Zürich VII
Das Licht des Sommeranfangs legt sich auf den See wie eine Hand auf warme Haut, die sie zwar kennt, aber noch nicht ganz so lange. Am frühen Abend noch hell und etwas plötzlich, aber man kann schon ahnen, wann die Nacht kommt, wie sie wird und dass die Stimmen dann kurz noch etwas lauter werden vor Euphorie und Oxytocin. Auf dem Bellevue so viele Hinterköpfe, denn sie übertragen den Rigoletto in neuer Inszenierung, der Herr mit dem grauen Haar vor mir wippt mit und man erkennt an seiner Bewegung, dass er, wäre er allein, vielleicht ausschweifender wäre, vielleicht lauter summen würde. Hier sitzen sie dicht an dicht, die blauen Klappstühle kann man kaufen (sie kommen in handlichen Taschen zum über die Schulter werfen), und so sitzen sie alle und lauschen (sie lauschen wirklich, nur an den Rändern des Platzes, wo man steht, wird geredet zwischendurch, aber auch das leise), manche haben sich Decken mitgebracht, viele Hüte, dazwischen immer wieder ein paar ausgezogene High Heels auf dem Valser Quarzit. Bei der einen Arie bewegt der Herr die Hände in den Hosentaschen, die Fersen hebt er im Takt, ob er dirigiert oder mitspielt oder ob genau so wirkliches Lauschen geht, vermag ich nicht zu sagen.

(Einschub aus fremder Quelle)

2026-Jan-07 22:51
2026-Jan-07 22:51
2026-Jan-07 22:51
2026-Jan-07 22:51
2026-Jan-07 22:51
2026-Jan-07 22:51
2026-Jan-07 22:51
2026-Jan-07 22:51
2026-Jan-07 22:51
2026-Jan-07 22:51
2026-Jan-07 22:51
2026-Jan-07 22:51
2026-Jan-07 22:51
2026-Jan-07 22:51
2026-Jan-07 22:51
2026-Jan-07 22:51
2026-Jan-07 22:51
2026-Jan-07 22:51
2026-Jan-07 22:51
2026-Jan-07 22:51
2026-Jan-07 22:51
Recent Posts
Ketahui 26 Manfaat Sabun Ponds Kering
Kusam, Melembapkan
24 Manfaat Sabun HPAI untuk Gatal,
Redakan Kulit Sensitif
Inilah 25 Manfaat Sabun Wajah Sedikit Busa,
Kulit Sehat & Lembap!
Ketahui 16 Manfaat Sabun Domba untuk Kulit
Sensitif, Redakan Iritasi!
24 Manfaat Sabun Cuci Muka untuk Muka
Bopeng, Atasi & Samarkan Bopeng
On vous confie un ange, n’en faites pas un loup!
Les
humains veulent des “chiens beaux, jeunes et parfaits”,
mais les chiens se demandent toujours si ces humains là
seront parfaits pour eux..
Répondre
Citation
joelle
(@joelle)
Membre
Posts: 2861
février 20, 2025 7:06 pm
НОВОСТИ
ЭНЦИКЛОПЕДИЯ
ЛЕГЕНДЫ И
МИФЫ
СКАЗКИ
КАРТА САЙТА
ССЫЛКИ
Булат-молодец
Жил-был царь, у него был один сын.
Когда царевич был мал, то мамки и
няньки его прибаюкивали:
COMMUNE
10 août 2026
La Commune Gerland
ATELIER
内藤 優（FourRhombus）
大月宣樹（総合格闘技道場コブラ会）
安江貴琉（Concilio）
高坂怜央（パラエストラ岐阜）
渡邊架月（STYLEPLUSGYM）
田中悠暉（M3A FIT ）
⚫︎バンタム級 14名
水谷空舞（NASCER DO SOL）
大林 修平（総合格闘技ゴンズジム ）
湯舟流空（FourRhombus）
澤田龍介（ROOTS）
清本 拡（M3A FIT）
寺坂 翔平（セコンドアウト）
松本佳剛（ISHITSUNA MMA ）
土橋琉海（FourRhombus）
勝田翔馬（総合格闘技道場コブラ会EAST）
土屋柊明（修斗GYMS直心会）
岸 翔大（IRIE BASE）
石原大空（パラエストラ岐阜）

In Zürich kann man von der einen Sekunde auf die andere allein sein. Aus dem größten Trubel heraus genügen manchmal schon zwei, drei Schritte und alles ist wieder still, niemand bleibt zurück, nur Fensterläden und gelbe Fahrbahnmarkierungen und Malven, überall Malven an den Straßenrändern. Und das helle Chopfab passt in diesen Abend, weil es hinten nach genau diesem Licht schmeckt, das am späteren Abend neben den nackten Füßen und dem Klirren der Gläser liegt. Wir fallen nach dem Spiel aus der Nebenstraße wieder ans Ufer, und hier drüben ist es laut, die Jugend hat sich versammelt und liegt und hockt neben den Wasserpfeifen, es pfeift und lacht und kreischt an jeder Bank, wir laufen Slalom um die kleinen Grüppchen, ich verstehe keine Wort, aber die Gesten kenne ich noch, die zurückgeworfenen Köpfe, die zusammengesteckten, die nach innen gedrehten Füße und die Artikulation, die man dann ja auch noch für sich finden muss neben dem ganzen Rest.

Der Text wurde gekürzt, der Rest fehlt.